Tod just to clarify there are two types of Officers in the Army:

G List - war fighters &
Spec List - Specialist Officers ie Radiologists, Surgeons, Nurses,lawyers, NZDF recruit those personnel who have already qualified on civi street ie X-ray, CAT, MIR etc and put them through a Specialist Officer course which is three weeks long in which they learn how to march, salute etc and then become Officers to use there civilian skills.

DHS is for kids straight out of high school who have gone to see a recruiter and went to recruit training center from there once qualified as a private then sent to DHS to conduct spec training as a medic for the next 30 months.

hope this explains the difference better.
 

Todjaeger

Potstirrer
The civilian xray techs are radiographers and undertake 3 years training at a Polytechnic. Upon successful completion they graduated with a Bachelor's Degree in Radiography. They are required to undertake further training in order to progress such as ultra sound sonographer, CT technician and finally MRI technician. IIRC they have to be registered as well. Radiologists pick their speciality after surviving medical school becoming house surgeons etc. We use the British system.
Okay, a bit different then from the US system.

The process in the US (which can vary a little depending on state) after graduating high school (~18 years old/roughly Year 12, I think) or getting a GED, then one has to enroll in either a Certificate, 2-year Associates Degree, or 4-year Bachelors Degree including Radiology/X-ray Technician training.

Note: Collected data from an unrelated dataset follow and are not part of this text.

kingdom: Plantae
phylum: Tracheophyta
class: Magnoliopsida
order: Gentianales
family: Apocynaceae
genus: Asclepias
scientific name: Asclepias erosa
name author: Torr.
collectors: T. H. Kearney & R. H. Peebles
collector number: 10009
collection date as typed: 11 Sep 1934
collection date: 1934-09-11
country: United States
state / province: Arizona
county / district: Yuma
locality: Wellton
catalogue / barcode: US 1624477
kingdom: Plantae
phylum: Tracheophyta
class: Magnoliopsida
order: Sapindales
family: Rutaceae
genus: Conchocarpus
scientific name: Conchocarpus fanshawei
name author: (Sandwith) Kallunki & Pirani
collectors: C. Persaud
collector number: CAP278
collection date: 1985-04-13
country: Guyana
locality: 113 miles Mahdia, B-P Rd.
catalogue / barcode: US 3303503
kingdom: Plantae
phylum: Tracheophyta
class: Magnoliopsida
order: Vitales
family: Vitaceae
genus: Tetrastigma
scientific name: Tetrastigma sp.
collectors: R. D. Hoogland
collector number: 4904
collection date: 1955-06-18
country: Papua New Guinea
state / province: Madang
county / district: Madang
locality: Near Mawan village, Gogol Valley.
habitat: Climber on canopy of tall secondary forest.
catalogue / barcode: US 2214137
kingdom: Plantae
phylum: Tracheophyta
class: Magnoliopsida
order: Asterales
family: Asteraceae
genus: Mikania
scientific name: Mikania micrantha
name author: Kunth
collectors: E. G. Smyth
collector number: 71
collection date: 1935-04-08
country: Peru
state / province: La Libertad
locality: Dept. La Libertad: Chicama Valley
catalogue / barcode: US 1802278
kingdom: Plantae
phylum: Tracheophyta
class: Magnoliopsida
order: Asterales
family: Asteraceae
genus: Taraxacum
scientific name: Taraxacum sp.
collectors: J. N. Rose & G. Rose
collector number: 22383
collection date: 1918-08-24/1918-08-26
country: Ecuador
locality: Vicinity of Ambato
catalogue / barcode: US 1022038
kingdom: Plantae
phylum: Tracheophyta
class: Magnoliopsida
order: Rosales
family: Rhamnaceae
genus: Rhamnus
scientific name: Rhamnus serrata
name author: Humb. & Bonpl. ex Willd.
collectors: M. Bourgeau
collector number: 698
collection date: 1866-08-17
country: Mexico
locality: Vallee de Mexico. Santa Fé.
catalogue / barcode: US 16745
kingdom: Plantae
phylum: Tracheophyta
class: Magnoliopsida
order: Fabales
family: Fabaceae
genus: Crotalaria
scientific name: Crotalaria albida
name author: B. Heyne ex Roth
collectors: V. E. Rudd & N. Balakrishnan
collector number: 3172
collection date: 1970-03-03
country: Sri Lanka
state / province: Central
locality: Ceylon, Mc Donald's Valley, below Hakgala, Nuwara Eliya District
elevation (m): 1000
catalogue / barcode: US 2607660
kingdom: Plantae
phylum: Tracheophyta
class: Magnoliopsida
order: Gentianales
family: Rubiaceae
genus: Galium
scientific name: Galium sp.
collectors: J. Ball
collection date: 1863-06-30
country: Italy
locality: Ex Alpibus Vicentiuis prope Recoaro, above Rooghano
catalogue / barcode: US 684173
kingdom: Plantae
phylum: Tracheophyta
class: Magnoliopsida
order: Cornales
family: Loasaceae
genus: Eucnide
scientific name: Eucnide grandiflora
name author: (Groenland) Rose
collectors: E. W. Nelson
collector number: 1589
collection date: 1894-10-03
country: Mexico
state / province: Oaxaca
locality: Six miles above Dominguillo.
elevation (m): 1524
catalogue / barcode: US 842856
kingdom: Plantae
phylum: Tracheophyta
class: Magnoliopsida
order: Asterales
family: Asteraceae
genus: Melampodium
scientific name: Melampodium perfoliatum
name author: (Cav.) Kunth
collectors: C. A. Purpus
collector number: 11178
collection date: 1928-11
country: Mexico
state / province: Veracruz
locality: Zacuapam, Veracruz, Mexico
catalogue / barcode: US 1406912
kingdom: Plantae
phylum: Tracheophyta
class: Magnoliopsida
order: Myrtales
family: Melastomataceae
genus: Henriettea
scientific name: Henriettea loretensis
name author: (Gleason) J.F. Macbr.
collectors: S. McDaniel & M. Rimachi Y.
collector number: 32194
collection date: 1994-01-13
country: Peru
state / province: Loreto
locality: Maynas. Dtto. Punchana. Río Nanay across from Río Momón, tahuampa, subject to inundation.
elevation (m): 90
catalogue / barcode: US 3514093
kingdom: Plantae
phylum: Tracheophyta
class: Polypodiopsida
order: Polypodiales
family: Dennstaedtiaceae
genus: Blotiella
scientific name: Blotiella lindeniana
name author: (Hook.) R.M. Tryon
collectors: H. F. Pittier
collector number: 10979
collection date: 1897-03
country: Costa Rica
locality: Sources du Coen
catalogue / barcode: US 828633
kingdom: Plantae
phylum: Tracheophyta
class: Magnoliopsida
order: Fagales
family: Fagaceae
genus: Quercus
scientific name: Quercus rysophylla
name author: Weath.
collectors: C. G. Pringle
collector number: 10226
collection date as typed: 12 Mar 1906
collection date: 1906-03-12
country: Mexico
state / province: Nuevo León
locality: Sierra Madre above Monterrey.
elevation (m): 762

Realistically, without at least an Associates Degree and/or additional qualifications beyond X-ray tech, then there is little chance of employment.

Upon completely of the requisite X-ray technician training from an accredited program, then depending on the state and local employment requirements, there are different potential paths. Most commonly, the would-be x-ray tech would then take a four hour written test and after passing, would be awarded an RT or Registered Technologist credential, as in many places it is a condition of employment. Also depending on the state, licensure is often required and in some cases there is different licensure depending on the procedure. Commonly an RT is required as a condition of licensure, and/or the testing for licensure is the same as for the RT credential. From there, additional certifications are available to become things like a Radiologist Assistant and/or specialize in specific types of equipment like CT scans, MRI, etc.

The process for nursing and EMS can be similarly convoluted.